**WORK INSTRUCTIONS**
An unchanged copy of every record below, without pictures, is the goal.

**EXTRACTED INFORMATION**
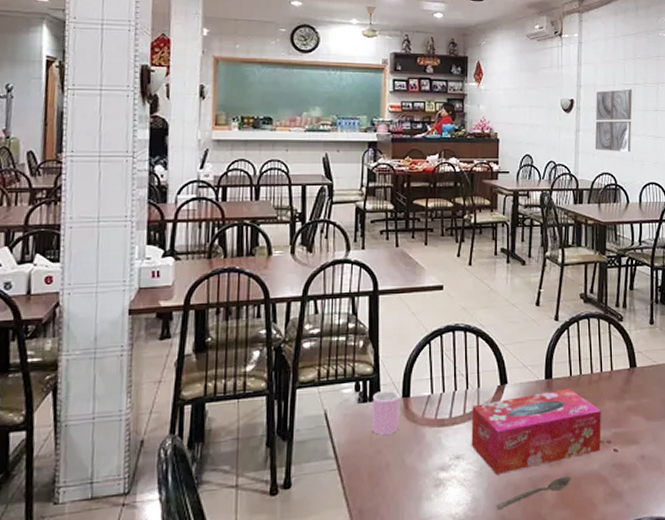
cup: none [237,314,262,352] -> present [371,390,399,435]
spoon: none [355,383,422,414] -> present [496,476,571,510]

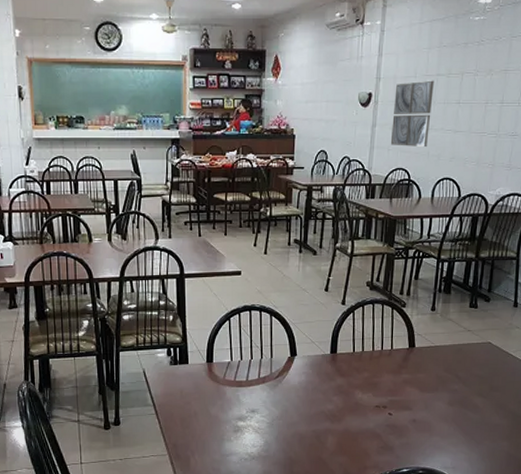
cup: present [371,390,399,435] -> none [181,356,204,390]
tissue box: present [471,388,601,475] -> none [264,362,379,426]
spoon: present [496,476,571,510] -> none [285,432,350,453]

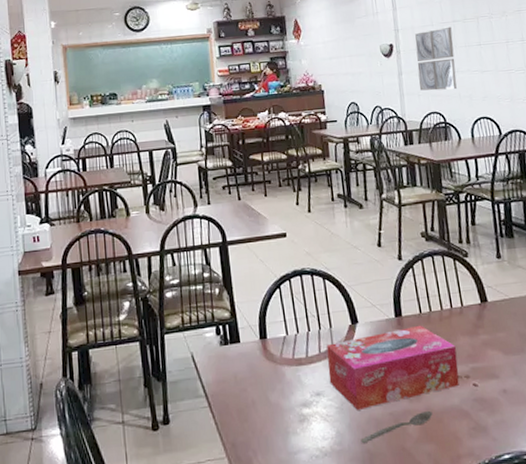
tissue box: none [264,362,379,426] -> present [326,325,460,410]
spoon: none [285,432,350,453] -> present [360,411,433,444]

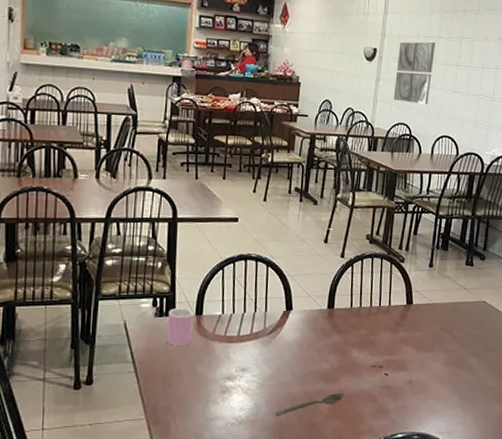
cup: none [233,332,260,375] -> present [166,307,193,346]
tissue box: present [326,325,460,410] -> none [256,318,376,387]

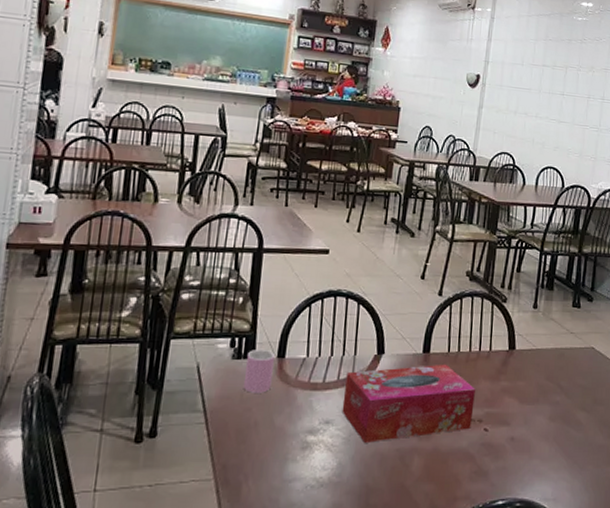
tissue box: none [256,318,376,387] -> present [342,364,475,443]
spoon: present [275,393,344,416] -> none [361,451,439,478]
wall art: present [393,41,435,105] -> none [496,69,540,135]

**COMPLETED TASK**
cup: none [237,314,262,352] -> present [371,390,399,435]
spoon: none [355,383,422,414] -> present [496,476,571,510]

cup: present [371,390,399,435] -> none [181,356,204,390]
tissue box: present [471,388,601,475] -> none [264,362,379,426]
spoon: present [496,476,571,510] -> none [285,432,350,453]

tissue box: none [264,362,379,426] -> present [326,325,460,410]
spoon: none [285,432,350,453] -> present [360,411,433,444]

cup: none [233,332,260,375] -> present [166,307,193,346]
tissue box: present [326,325,460,410] -> none [256,318,376,387]

tissue box: none [256,318,376,387] -> present [342,364,475,443]
spoon: present [275,393,344,416] -> none [361,451,439,478]
wall art: present [393,41,435,105] -> none [496,69,540,135]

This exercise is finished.